## Task item:
Return the lines of the material below exactly, beginning with the line that has "Done at Frankfort, Kentucky, this" in it and finishing with the line that has "Case No. 2008-00135" in it. Leave all pictures aside.

## Data for analysis:
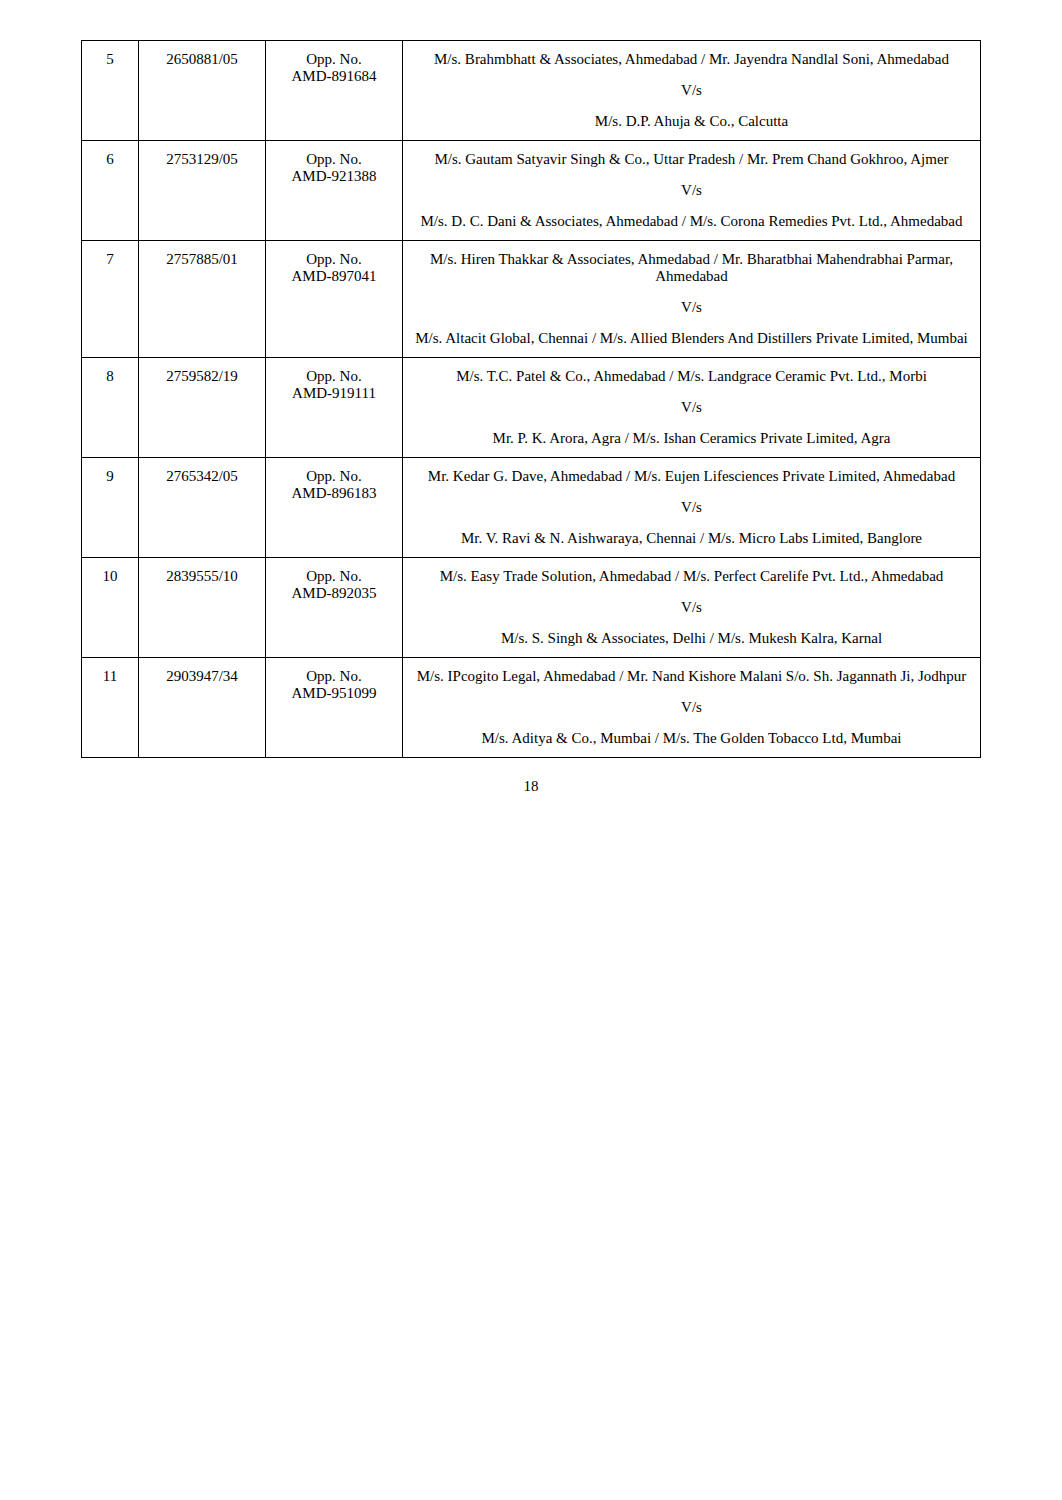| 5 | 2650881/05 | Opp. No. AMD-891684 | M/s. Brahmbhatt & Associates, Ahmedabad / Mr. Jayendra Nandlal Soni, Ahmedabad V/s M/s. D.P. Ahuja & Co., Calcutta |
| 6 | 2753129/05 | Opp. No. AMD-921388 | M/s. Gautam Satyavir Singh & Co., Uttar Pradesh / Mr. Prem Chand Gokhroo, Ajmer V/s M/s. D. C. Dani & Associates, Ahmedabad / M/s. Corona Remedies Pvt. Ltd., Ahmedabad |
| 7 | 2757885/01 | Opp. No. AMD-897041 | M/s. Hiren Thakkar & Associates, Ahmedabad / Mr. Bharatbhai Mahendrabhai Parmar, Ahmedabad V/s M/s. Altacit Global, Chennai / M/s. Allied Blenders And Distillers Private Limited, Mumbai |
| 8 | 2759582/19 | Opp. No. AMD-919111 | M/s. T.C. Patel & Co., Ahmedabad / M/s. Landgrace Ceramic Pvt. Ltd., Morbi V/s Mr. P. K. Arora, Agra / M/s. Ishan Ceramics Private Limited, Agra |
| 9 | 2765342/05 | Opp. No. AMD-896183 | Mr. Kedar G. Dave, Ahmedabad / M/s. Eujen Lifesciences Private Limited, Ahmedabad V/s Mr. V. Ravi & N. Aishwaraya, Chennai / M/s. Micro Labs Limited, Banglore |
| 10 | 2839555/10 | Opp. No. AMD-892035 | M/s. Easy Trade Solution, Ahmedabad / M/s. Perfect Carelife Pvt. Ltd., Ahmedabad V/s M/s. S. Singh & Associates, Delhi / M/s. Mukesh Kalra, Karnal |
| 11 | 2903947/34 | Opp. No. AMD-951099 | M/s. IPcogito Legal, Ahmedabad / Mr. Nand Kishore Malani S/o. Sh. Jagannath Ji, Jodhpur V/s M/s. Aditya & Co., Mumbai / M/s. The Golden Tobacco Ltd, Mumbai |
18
--
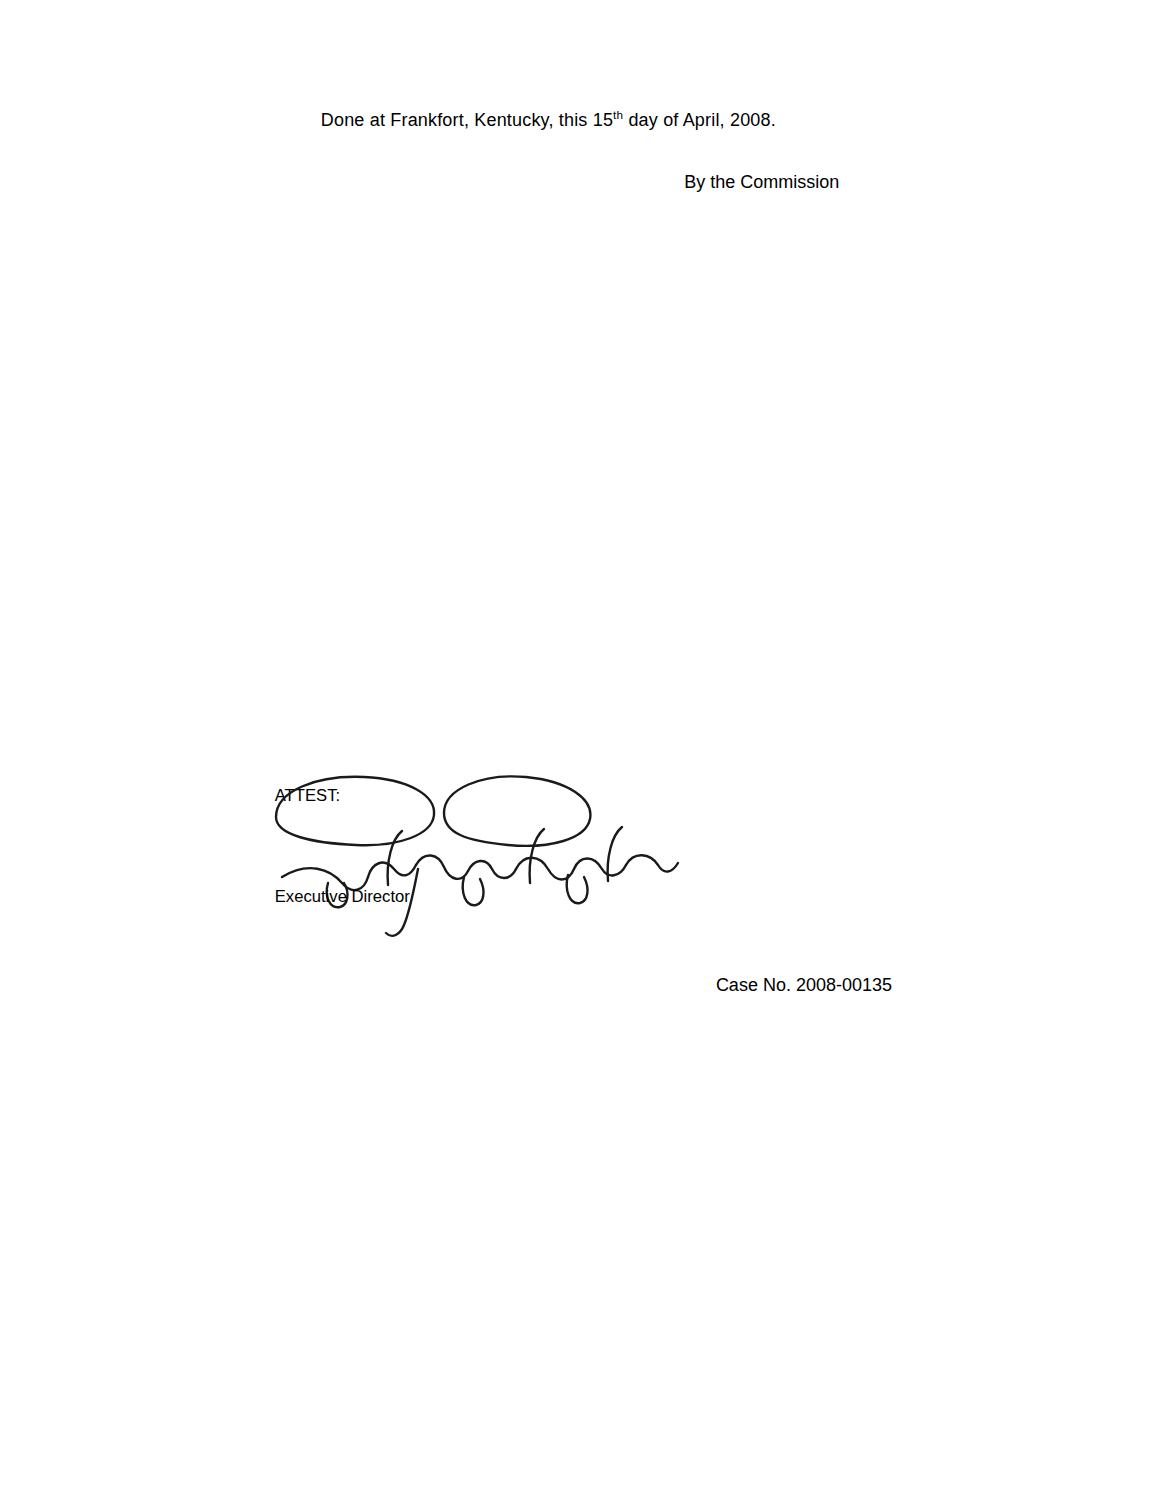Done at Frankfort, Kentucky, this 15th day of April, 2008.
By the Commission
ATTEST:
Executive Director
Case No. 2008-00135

## Answer to this problem:
Done at Frankfort, Kentucky, this 15th day of April, 2008.
By the Commission
ATTEST:
Executive Director
Case No. 2008-00135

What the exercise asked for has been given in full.